• [EXTRACT TO READ]:
○ ○ ○ ○

Sunday, April 4, 2010


By name Peasant Bruegel, Dutch Pieter Bruegel De Oudere, or Boeren Bruegel, Bruegel also spelled Brueghel, or Breughel the greatest Flemish painter of the 16th century, whose landscapes and vigorous, often witty scenes of peasant life are particularly renowned. He exerted a strong influence on painting in the Low Countries, and through his sons Jan and Pieter he became the ancestor of a dynasty of painters that survived into the 18th century.
There is but little information about his life. According to Carel van Mander's Het Schilderboeck (Book of Painters), published in Amsterdam in 1604 (35 years after Bruegel's death), Bruegel was apprenticed to Pieter Coecke van Aelst, a leading Antwerp artist who had located in Brussels. The head of a large workshop, Coecke was a sculptor, architect, and designer of tapestry and stained glass who had traveled in Italy and in Turkey. Although Bruegel's earliest surviving works show no stylistic dependence on Coecke's Italianate art, connections with Coecke's compositions can be detected in later years, particularly after 1563, when Bruegel married Coecke's daughter Mayken. In any case, the apprenticeship with Coecke represented an early contact with a humanistic milieu. Through Coecke, Bruegel became linked indirectly to another tradition as well. Coecke's wife, Maria Verhulst Bessemers, was a painter known for her work in watercolour or tempera, a suspension of pigments in egg yolk or a glutinous substance, on linen. The technique was widely practiced in her hometown of Mechelen (Malines) and was later employed by Bruegel. It is also in the works of Mechelen's artists that allegorical and peasant thematic material first appear. These subjects, unusual in Antwerp, were later treated by Bruegel. In 1551 or 1552, Bruegel setoff on the customary northern artist's journey to Italy, probably by way of France. From several extant paintings, drawings, and etchings, it can be deduced that he traveled beyond Naples to Sicily, possibly as far as Palermo, and that in 1553 he lived for some time in Rome, where he worked with a celebrated miniaturist, Giulio Clovio, an artist greatly influenced by Michelangelo and later a patron of the young El Greco…..
(Encyclopaedia Britannica)

Landscape with the Fall of Icarus
Oil on canvas, mounted on wood, c. 1558
Musees Royaux des Beaux-Arts de Belgique, Brussels
From the Artchive

Netherlandish Proverbs
The Blue Cloak
The Topsy Turvy World
The Folly of the World
Oil on oak, 1559
Staatliche Museen (Berlin, Germany)

○ ○ ○ ○

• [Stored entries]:

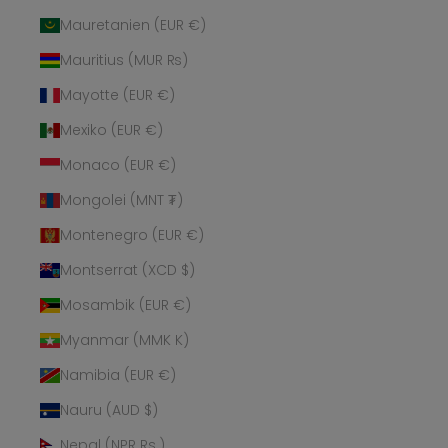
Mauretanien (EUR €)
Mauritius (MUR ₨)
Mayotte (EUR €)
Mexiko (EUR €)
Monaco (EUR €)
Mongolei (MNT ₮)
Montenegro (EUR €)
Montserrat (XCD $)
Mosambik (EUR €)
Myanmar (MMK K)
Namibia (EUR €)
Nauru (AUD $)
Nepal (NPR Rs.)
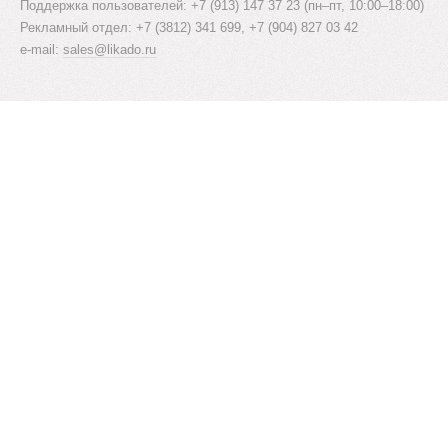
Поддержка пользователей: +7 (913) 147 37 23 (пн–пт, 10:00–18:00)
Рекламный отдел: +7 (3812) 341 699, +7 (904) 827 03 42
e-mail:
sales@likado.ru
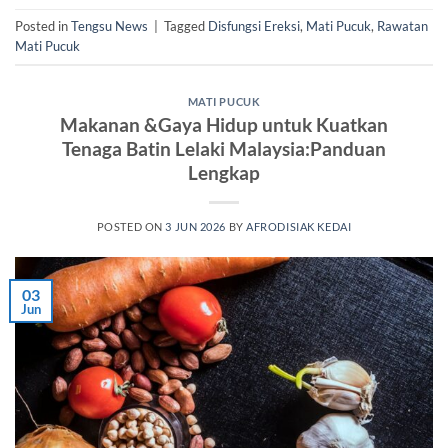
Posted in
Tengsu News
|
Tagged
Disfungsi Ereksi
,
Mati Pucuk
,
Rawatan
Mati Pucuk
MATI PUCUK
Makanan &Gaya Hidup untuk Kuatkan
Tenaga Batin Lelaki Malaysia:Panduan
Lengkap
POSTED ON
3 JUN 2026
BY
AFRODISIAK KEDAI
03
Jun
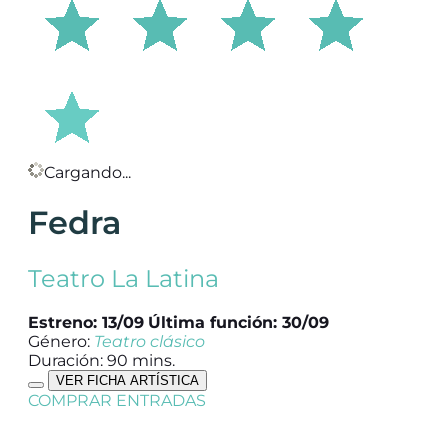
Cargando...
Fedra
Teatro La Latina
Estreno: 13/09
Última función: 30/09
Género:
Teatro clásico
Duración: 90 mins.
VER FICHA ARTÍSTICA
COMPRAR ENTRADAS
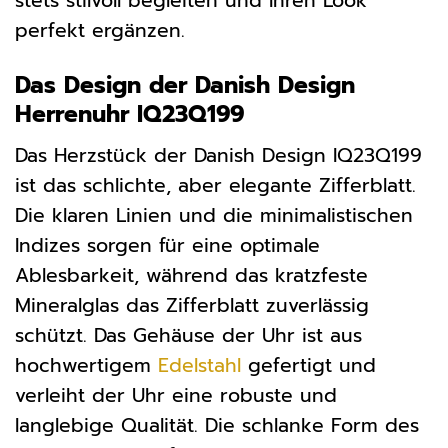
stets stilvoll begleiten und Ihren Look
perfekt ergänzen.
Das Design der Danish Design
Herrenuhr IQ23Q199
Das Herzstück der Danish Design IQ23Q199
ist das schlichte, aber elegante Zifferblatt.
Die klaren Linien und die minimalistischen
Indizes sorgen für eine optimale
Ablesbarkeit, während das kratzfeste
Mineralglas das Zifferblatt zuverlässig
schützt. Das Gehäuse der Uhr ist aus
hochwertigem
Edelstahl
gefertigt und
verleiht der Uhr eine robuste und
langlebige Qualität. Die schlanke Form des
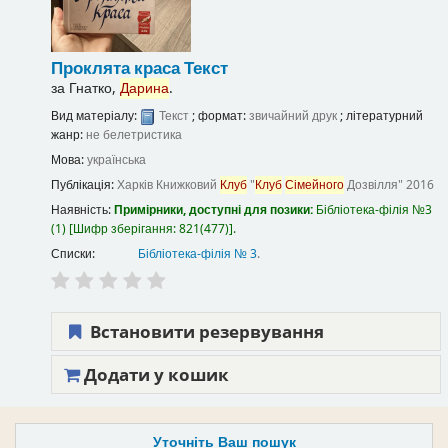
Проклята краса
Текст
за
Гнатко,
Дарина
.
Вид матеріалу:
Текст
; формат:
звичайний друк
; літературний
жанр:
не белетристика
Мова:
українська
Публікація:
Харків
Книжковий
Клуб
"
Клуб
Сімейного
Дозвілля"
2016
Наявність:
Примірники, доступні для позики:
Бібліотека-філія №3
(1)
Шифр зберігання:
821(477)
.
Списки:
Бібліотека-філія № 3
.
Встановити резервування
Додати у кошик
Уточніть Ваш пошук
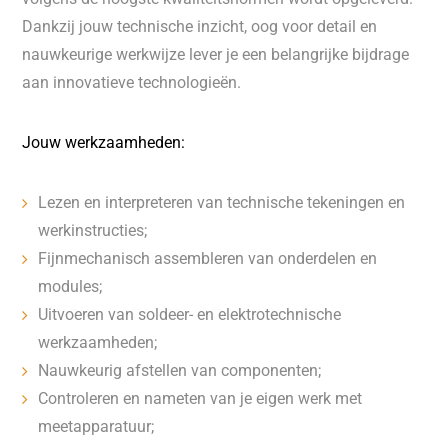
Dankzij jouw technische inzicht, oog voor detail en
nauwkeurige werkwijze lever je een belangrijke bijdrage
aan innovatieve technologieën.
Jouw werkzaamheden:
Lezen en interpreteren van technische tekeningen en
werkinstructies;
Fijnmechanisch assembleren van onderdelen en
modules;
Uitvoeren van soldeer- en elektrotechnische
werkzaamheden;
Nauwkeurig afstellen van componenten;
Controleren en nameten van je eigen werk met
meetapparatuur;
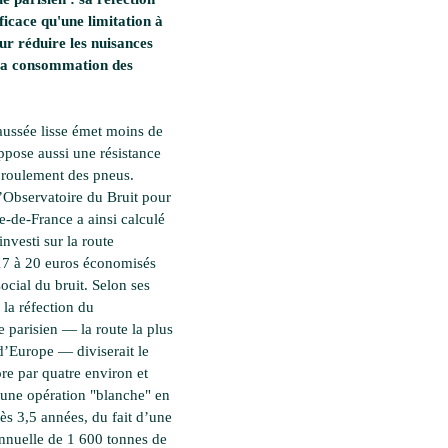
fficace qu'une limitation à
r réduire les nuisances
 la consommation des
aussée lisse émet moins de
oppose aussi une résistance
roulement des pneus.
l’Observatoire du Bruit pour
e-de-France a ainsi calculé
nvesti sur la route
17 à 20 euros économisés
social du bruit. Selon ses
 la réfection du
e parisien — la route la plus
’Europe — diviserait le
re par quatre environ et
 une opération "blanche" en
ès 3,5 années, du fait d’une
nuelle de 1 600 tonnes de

○ ○ ○ ○

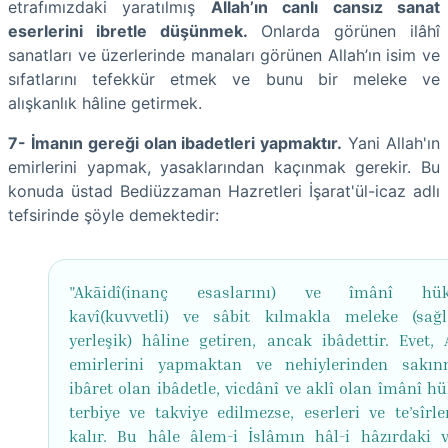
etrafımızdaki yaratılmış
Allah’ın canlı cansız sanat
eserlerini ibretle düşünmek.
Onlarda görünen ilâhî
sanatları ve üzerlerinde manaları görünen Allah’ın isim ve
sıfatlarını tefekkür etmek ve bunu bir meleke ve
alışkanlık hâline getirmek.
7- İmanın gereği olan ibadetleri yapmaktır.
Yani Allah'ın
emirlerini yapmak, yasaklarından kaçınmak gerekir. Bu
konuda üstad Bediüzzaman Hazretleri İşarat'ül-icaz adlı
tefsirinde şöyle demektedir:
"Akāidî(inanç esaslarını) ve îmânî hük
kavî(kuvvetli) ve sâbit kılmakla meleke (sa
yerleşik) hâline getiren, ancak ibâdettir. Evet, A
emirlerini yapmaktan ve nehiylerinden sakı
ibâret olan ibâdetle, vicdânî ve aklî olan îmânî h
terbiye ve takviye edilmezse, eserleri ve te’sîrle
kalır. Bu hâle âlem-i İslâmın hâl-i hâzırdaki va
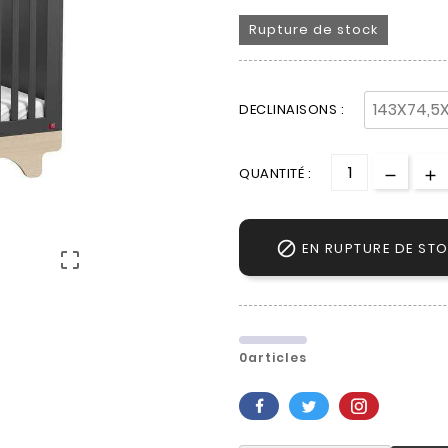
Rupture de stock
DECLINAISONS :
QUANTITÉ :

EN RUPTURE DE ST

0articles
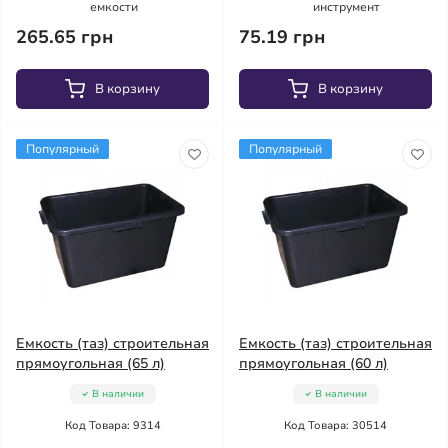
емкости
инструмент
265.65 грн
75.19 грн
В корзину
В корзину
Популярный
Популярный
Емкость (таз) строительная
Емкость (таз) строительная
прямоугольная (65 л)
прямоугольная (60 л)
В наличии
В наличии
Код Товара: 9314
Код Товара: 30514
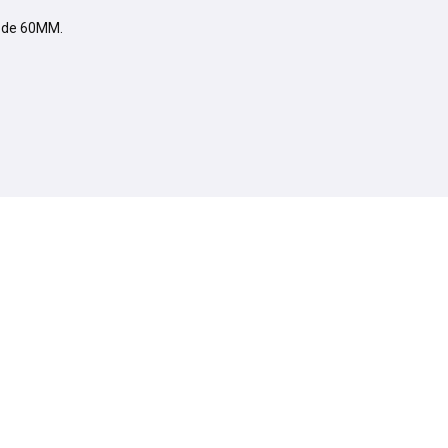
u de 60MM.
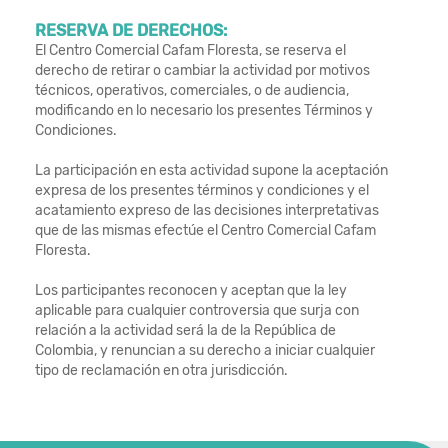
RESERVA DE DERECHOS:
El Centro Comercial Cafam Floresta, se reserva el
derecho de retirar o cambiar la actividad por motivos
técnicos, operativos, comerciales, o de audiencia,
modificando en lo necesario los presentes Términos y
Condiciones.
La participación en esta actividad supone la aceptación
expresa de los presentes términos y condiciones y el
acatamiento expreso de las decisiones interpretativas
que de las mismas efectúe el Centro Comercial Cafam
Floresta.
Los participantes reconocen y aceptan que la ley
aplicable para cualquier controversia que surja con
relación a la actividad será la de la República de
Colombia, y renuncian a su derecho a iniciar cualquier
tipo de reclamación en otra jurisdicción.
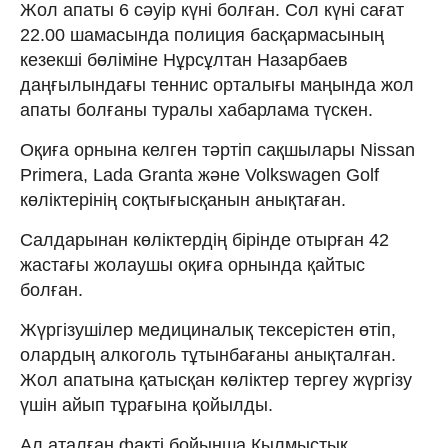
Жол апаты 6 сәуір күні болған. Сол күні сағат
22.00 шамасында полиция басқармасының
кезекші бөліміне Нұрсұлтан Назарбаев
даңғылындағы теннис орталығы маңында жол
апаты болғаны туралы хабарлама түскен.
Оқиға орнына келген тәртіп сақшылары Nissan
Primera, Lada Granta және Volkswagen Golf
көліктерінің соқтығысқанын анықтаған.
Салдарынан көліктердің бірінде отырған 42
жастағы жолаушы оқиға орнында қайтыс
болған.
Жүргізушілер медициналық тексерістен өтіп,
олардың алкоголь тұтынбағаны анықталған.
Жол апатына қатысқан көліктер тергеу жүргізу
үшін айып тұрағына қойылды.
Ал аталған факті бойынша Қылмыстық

○ ○ ○ ○

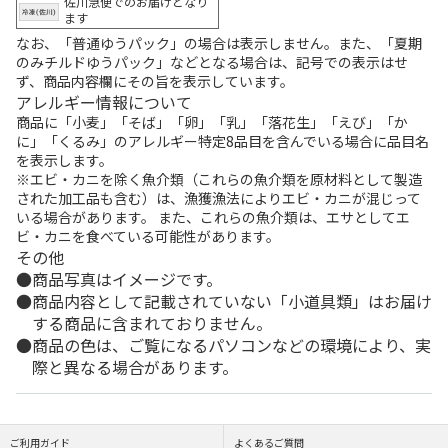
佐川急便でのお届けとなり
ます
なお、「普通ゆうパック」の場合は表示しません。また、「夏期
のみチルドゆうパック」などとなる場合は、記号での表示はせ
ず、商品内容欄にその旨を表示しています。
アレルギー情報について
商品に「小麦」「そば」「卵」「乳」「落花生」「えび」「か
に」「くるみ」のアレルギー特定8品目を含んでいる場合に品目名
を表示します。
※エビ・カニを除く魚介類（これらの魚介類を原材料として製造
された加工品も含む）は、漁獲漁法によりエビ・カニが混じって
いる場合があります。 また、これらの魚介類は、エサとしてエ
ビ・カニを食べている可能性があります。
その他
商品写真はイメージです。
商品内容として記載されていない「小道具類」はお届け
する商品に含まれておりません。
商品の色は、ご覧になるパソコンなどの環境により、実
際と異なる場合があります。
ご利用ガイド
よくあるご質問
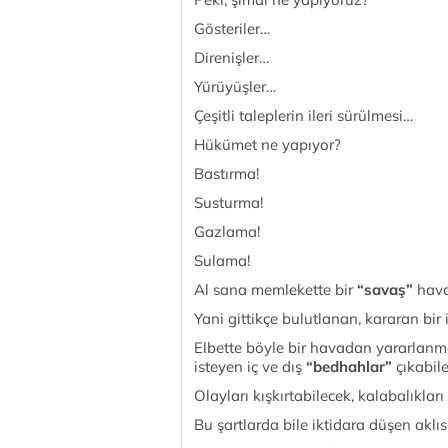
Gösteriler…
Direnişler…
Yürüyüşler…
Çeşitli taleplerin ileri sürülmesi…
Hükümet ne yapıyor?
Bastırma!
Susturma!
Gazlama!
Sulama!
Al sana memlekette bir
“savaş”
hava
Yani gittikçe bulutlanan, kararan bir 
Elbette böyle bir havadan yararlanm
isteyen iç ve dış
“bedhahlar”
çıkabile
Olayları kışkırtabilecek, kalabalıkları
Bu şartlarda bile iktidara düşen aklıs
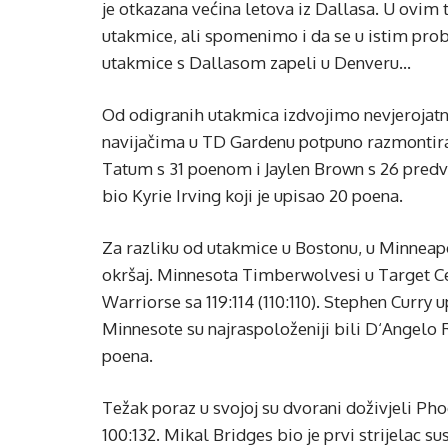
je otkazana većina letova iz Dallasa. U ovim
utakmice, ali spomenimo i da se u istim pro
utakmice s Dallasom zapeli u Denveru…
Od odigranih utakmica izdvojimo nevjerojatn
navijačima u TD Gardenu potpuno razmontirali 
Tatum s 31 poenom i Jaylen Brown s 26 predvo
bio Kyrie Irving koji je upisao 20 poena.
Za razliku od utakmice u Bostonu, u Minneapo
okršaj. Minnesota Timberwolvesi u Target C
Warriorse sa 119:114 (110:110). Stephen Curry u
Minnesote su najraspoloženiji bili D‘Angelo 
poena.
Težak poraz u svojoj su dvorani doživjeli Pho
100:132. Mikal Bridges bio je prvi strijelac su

○ ○ ○ ○

• [WHAT TO DO]:
1. According to the text about Pieter Bruegel, in what year did Bruegel marry Coecke's daughter Mayken?
2. Continue the text about the painter Pieter Bruegel from where it stops.

• [EXERCISE RESULTS]:
1. 1563

2.
From the Artchive

Netherlandish Proverbs (above), also called The Blue Cloak or The Topsy Turvy World (above), is a 1559 oil-on-oak-panel painting which depicts a land populated with literal renditions of Flemish proverbs of the day. The picture is overflowing with references and most of the representations can still be identified; while many of the proverbs have either been forgotten or never made the transition to the English language, some are still in use. Proverbs were popular during Brueghel's time: a number of collections were published including a famous work by Erasmus. Frans Hogenberg had produced an engraving illustrating about 40 proverbs in around 1558 and Brueghel himself had painted a collection of Twelve Proverbs on individual panels by 1558 and had also produced Big Fish Eat Little Fish in 1556, but Netherlandish Proverbs is thought to be the first large scale painting on the theme. Rabelais depicted a land of proverbs in his novel Pantagruel soon after in 1564.
Bruegel's paintings have themes of the absurdity, wickedness and foolishness of mankind, and this painting is no exception. The picture was originally entitled The Blue Cloak or the Folly of the World which indicates he was not intending to produce a mere collection of proverbs but rather a study of human stupidity. Many of the people depicted show the characteristic blank features which Breughel used to portray fools. His son, Pieter Brueghel the Younger, specialised in making copies of his father's work, and painted up to twenty copies of Netherlandish Proverbs.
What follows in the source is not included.